* Text excerpt
"""

Being a muse isn’t what it’s cracked up to be.

Best-case scenario, you wind up with a statue of yourself in a museum, posed at an unflattering angle. Worst-case scenario, someone makes
(500) Days of Summer
about you.

My situation was somewhere between the two. My ex-boyfriend wrote a play about me.

Yup.

It’s my go-to crazy ex story. “Yours keeps messaging you on Facebook?” I scoff. “Please. Mine literally wrote a play about me. With a Greek chorus.”

His name was David. We’d been friends for years. We met right after arriving at college, at a prefrosh program for artsy people. It concluded with a pageant where I played a Robot King and he played a backpacker who was bad at picking up on social cues. We stayed friends because we kept getting rejected from the same things. It’s amazing what that will do to cement a friendship.

When we did get together, it turned into one of those
tumultuous relationships you hear about: on-again, off-again, like a defective lamp.

It started cute. He spent a summer abroad. We talked. He missed me, which was . . . novel. I’d never had a guy miss me. I’d been overlooked, sure, but never missed. Every New Year’s, I’d spend a week with my grandparents listening to my male cousins call their girlfriends and murmur, “I MISS YOU! I LOVE YOU! NO, I LOVE YOU MORE,” into the phone. It seemed like a cruel joke they were playing on me, not an actual thing that happened to people.

When David got back to campus, he informed me that I was the type of girl that he wanted not only to date, but also to cuddle with and take out to dinner in a respectful manner.

I was on board. For once in my life, I really, you know, liked someone. I thought he was cute, and not just in the way that I think every Jewish guy is cute. (I don’t undress people with my eyes; I just picture them in yarmulkes.)

For about a week, it went well. Then he realized that dating might ruin our friendship. Why this had not occurred to him before, I have no idea. At any rate, he broke up with me.

No way was that happening.

So I did all the things that you are supposed to do. I took him out for coffee and reasoned with him, using logic. “All relationships,” I explained, “end in breakups or in death.”

Two months later he had a change of heart and asked me back.

After that he was on board, too.

He listened to me. He laughed at my jokes. He made me watch
Tootsie
and
The Ben Stiller Show
and he recited monologues from
Hamlet
and asked for my feedback on his acting. We had long conversations about his friends and relatives and my friends and relatives and all those daily bits of news that seem so pressing. Shit was getting real.

But when he told me he was in love with me, I was flummoxed.

Everything I had heard about love was terrifying. Love sounded like a diabolical Santa. Love, they said, came for you when you least expected it. Love put all your secrets out in the open. You came home from work one day, and Love was waiting in your garage with a knife, breathing heavily.

Well, I hadn’t experienced anything like that. I did give him a watermelon one time. He seemed to appreciate the Happy Administrative Professionals Day card that I bought him—for Valentine’s Day. And sure, I’d had the urge to write him a couple of sonnets, but they were casual, ABABCDCDEFEFGG sonnets, nothing formal or Petrarchan or anything. Surely that didn’t count.

“Thank you,” I said. “Uh. Likewise.”

Afterward I went back to my room, feeling both shaken and stirred, like a martini that James Bond would complain about.

"""

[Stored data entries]
"""

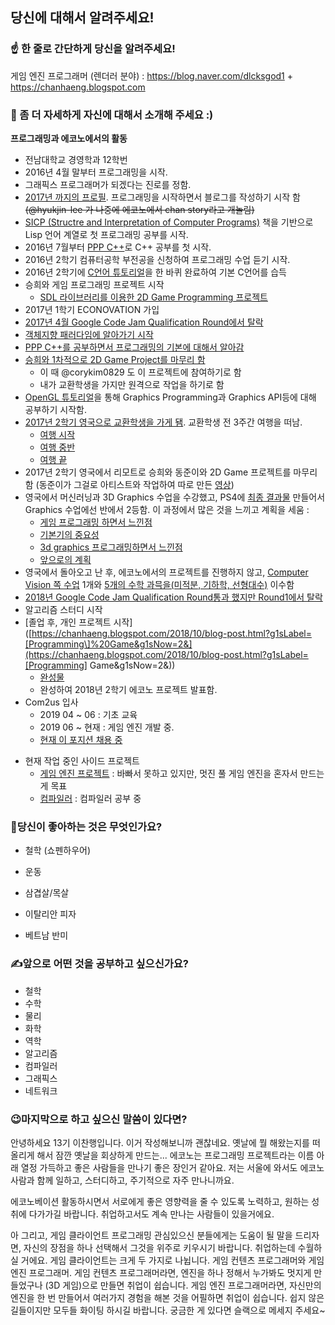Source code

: ## 당신에 대해서 알려주세요!

### ☝️ 한 줄로 간단하게 당신을 알려주세요!

게임 엔진 프로그래머 (렌더러 분야) : https://blog.naver.com/dlcksgod1 + https://chanhaeng.blogspot.com



### 🙌 좀 더 자세하게 자신에 대해서 소개해 주세요 :)

**프로그래밍과 에코노에서의 활동**

- 전남대학교 경영학과 12학번
- 2016년 4월 말부터 프로그래밍을 시작.
- 그래픽스 프로그래머가 되겠다는 진로를 정함.
- [2017년 까지의 프로필](https://blog.naver.com/dlcksgod1/220611894257). 프로그래밍을 시작하면서 블로그를 작성하기 시작 함 ~~(@hyukjin-lee  가 나중에 에코노에서 chan story라고 개놀림)~~
- [SICP (Structre and Interpretation of Computer Programs)](https://blog.naver.com/dlcksgod1/220718475317) 책을 기반으로 Lisp 언어 계열로 첫 프로그래밍 공부를 시작.
- 2016년 7월부터 [PPP C++](https://blog.naver.com/dlcksgod1/220776287206)로 C++ 공부를 첫 시작.
- 2016년 2학기 컴퓨터공학 부전공을 신청하여 프로그래밍 수업 듣기 시작.
- 2016년 2학기에 [C언어 튜토리얼](https://blog.naver.com/dlcksgod1/220817493336)을 한 바퀴 완료하여 기본 C언어를 습득
- 승희와 게임 프로그래밍 프로젝트 시작
  - [SDL 라이브러리를 이용한 2D Game Programming 프로젝트](https://blog.naver.com/dlcksgod1/220916443494)
- 2017년 1학기 ECONOVATION 가입
- [2017년 4월 Google Code Jam Qualification Round에서 탈락](https://blog.naver.com/dlcksgod1/220978790134)
- [객체지향 패러다임에 알아가기 시작](https://blog.naver.com/dlcksgod1/220982847690)
- [PPP C++를 공부하면서 프로그래밍의 기본에 대해서 알아감](https://blog.naver.com/dlcksgod1/221062896837)
- [승희와 1차적으로 2D Game Project를 마무리 함](https://www.youtube.com/watch?v=CgJ72Nr3VFU)
  - 이 때 @corykim0829 도 이 프로젝트에 참여하기로 함
  - 내가 교환학생을 가지만 원격으로 작업을 하기로 함
- [OpenGL 튜토리얼](https://learnopengl.com/)을 통해 Graphics Programming과 Graphics API등에 대해 공부하기 시작함.
- [2017년 2학기 영국으로 교환학생을 가게 됌](https://blog.naver.com/dlcksgod1/221074097785). 교환학생 전 3주간 여행을 떠남.
  - [여행 시작](https://blog.naver.com/dlcksgod1/221078083209)
  - [여행 중반](https://blog.naver.com/dlcksgod1/221086815417)
  - [여행 끝](https://blog.naver.com/dlcksgod1/221092776847)
- 2017년 2학기 영국에서 리모트로 승희와 동준이와 2D Game 프로젝트를 마무리 함 (동준이가 그걸로 아티스트와 작업하여 따로 만든 [영상](https://youtu.be/eNRcqxsTKBw))
- 영국에서 머신러닝과 3D Graphics 수업을 수강했고, PS4에 [최종 결과물](https://www.youtube.com/watch?v=2x3zLsn61k0) 만들어서 Graphics 수업에선 반에서 2등함.  이 과정에서 많은 것을 느끼고 계획을 세움 :
  - [게임 프로그래밍 하면서 느낀점](https://blog.naver.com/dlcksgod1/221154204653)
  - [기본기의 중요성](https://blog.naver.com/dlcksgod1/221163007758)
  - [3d graphics 프로그래밍하면서 느낀점](https://blog.naver.com/dlcksgod1/221174185283)
  - [앞으로의 계획](https://blog.naver.com/dlcksgod1/221187035694)
- 영국에서 돌아오고 난 후, 에코노에서의 프로젝트를 진행하지 않고, [Computer Vision 쪽 수업](https://blog.naver.com/dlcksgod1/221301068642) 1개와 [5개의 수학 과믁을(미적분, 기하학, 선형대수)](https://blog.naver.com/dlcksgod1/221255451780) 이수함
- [2018년 Google Code Jam Qualification Round통과 했지만 Round1에서 탈락](https://blog.naver.com/dlcksgod1/221247833745)
- 알고리즘 스터디 시작
- [졸업 후, 개인 프로젝트 시작]([https://chanhaeng.blogspot.com/2018/10/blog-post.html?g1sLabel=[Programming\]%20Game&g1sNow=2&](https://chanhaeng.blogspot.com/2018/10/blog-post.html?g1sLabel=[Programming] Game&g1sNow=2&))
  - [완성물](https://www.youtube.com/watch?v=IdBAXZMiErI)
  - 완성하여 2018년 2학기 에코노 프로젝트 발표함.
- Com2us 입사
  - 2019 04 ~ 06 : 기초 교육
  - 2019 06 ~ 현재 : 게임 엔진 개발 중.
  - [현재 이 포지션 채용 중](https://com2us.recruiter.co.kr/app/jobnotice/view?systemKindCode=MRS2&jobnoticeSn=25589)

* 현재 작업 중인 사이드 프로젝트
  * [게임 엔진 프로젝트](https://github.com/lch32111/ChanGameEngine) : 바빠서 못하고 있지만, 멋진 풀 게임 엔진을 혼자서 만드는게 목표
  * [컴파일러](https://github.com/lch32111/OCAW_Compiler) : 컴파일러 공부 중



### 💓당신이 좋아하는 것은 무엇인가요?

* 철학 (쇼펜하우어)

* 운동

* 삼겹살/목살

* 이탈리안 피자

* 베트남 반미

  

### ✍앞으로 어떤 것을 공부하고 싶으신가요?

* 철학
* 수학
* 물리
* 화학
* 역학
* 알고리즘
* 컴파일러
* 그래픽스
* 네트워크



### 😉마지막으로 하고 싶으신 말씀이 있다면?

안녕하세요 13기 이찬행입니다. 이거 작성해보니까 괜찮네요. 옛날에 뭘 해왔는지를 떠올리게 해서 잠깐 옛날을 회상하게 만드는... 에코노는 프로그래밍 프로젝트라는 이름 아래 열정 가득하고 좋은 사람들을 만나기 좋은 장인거 같아요. 저는 서울에 와서도 에코노 사람과 함께 일하고, 스터디하고, 주기적으로 자주 만나니까요. 

에코노베이션 활동하시면서 서로에게 좋은 영향력을 줄 수 있도록 노력하고, 원하는 성취에 다가가길 바랍니다. 취업하고서도 계속 만나는 사람들이 있을거에요.

아 그리고, 게임 클라이언트 프로그래밍 관심있으신 분들에게는 도움이 될 말을 드리자면, 자신의 장점을 하나 선택해서 그것을 위주로 키우시기 바랍니다. 취업하는데 수월하실 거에요. 게임 클라이언트는 크게 두 가지로 나뉩니다. 게임 컨텐츠 프로그래머와 게임 엔진 프로그래머. 게임 컨텐츠 프로그래머라면, 엔진을 하나 정해서 누가봐도 멋지게 만들었구나 (3D 게임)으로 만들면 취업이 쉽습니다. 게임 엔진 프로그래머라면, 자신만의 엔진을 한 번 만들어서 여러가지 경험을 해본 것을 어필하면 취업이 쉽습니다. 쉽지 않은 길들이지만 모두들 화이팅 하시길 바랍니다. 궁금한 게 있다면 슬랙으로 메세지 주세요~



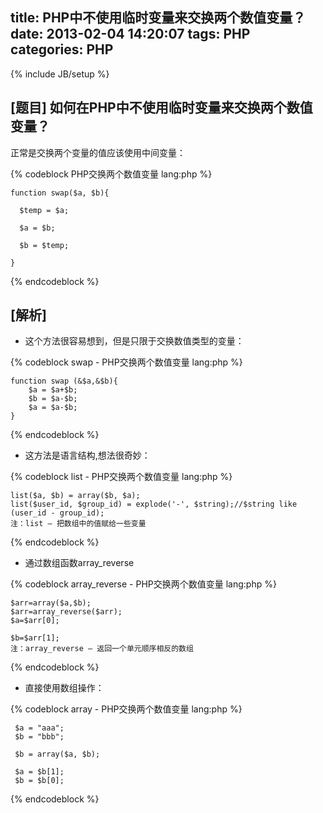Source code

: title: PHP中不使用临时变量来交换两个数值变量？
date: 2013-02-04 14:20:07
tags: PHP
categories: PHP
---

{% include JB/setup %}


## [题目] 如何在PHP中不使用临时变量来交换两个数值变量？

正常是交换两个变量的值应该使用中间变量：

{% codeblock PHP交换两个数值变量 lang:php %}

    function swap($a, $b){

      $temp = $a;

      $a = $b;

      $b = $temp;

    }

{% endcodeblock %}

<!-- more -->

## [解析]

* 这个方法很容易想到，但是只限于交换数值类型的变量：

{% codeblock swap - PHP交换两个数值变量 lang:php %}

    function swap (&$a,&$b){
        $a = $a+$b;
        $b = $a-$b;
        $a = $a-$b;
    }

{% endcodeblock %}

* 这方法是语言结构,想法很奇妙：

{% codeblock list - PHP交换两个数值变量 lang:php %}

    list($a, $b) = array($b, $a);
    list($user_id, $group_id) = explode('-', $string);//$string like (user_id - group_id);
    注：list — 把数组中的值赋给一些变量

{% endcodeblock %}


* 通过数组函数array_reverse


{% codeblock array_reverse - PHP交换两个数值变量 lang:php %}

    $arr=array($a,$b);
    $arr=array_reverse($arr);
    $a=$arr[0];

    $b=$arr[1];
    注：array_reverse — 返回一个单元顺序相反的数组

{% endcodeblock %}
 

* 直接使用数组操作：

{% codeblock array - PHP交换两个数值变量 lang:php %}

     $a = "aaa";
     $b = "bbb";

     $b = array($a, $b);

     $a = $b[1];
     $b = $b[0];

 {% endcodeblock %}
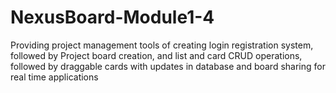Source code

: # NexusBoard-Module1-4
Providing project management tools of creating login registration system, followed by Project board creation, and list and card CRUD operations, followed by draggable cards with updates in database and board sharing for real time applications

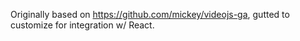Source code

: Originally based on https://github.com/mickey/videojs-ga, gutted to customize for integration w/ React.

"""

* What to do
1. In the essay about the ex-boyfriend who wrote a play, what role did the narrator play in the pageant at the end of the prefrosh program?
2. Resume the essay about the ex-boyfriend who wrote a play, picking up after its final sentence.

* Responses
1. A Robot King.

2.
Was I supposed to be having feelings for him? I was Scandinavian. I came from a long line of emotionally frigid blond people. To say that we were in touch with our feelings would be a gross exaggeration. At most, they send us a postcard every six to eight years to say that they are enjoying life in the new country. What was I supposed to do with this?

“All relationships,” I reminded myself, “end in breakups or in death.” I wasn’t ready to die!

So I broke up with him.

Turning him into my crazy ex-boyfriend was a snap. I’d barely referred to him as my boyfriend to begin with. To call someone my boyfriend would imply that I was someone’s girlfriend. I had gone to an all-girls’ school, and I knew better than that. A girlfriend was somebody with a purse who went to your sporting events. I wasn’t a purse. I was a PERSON.

And when I read his play, that just sealed the deal.

•   •   •

A few weeks after our split, we were in playwriting class, the Big Fancy Playwriting Class where they perform your play at the end of the semester, and something seemed a little off.

When we read one another’s drafts, I realized what it was. There I was, right there on his page.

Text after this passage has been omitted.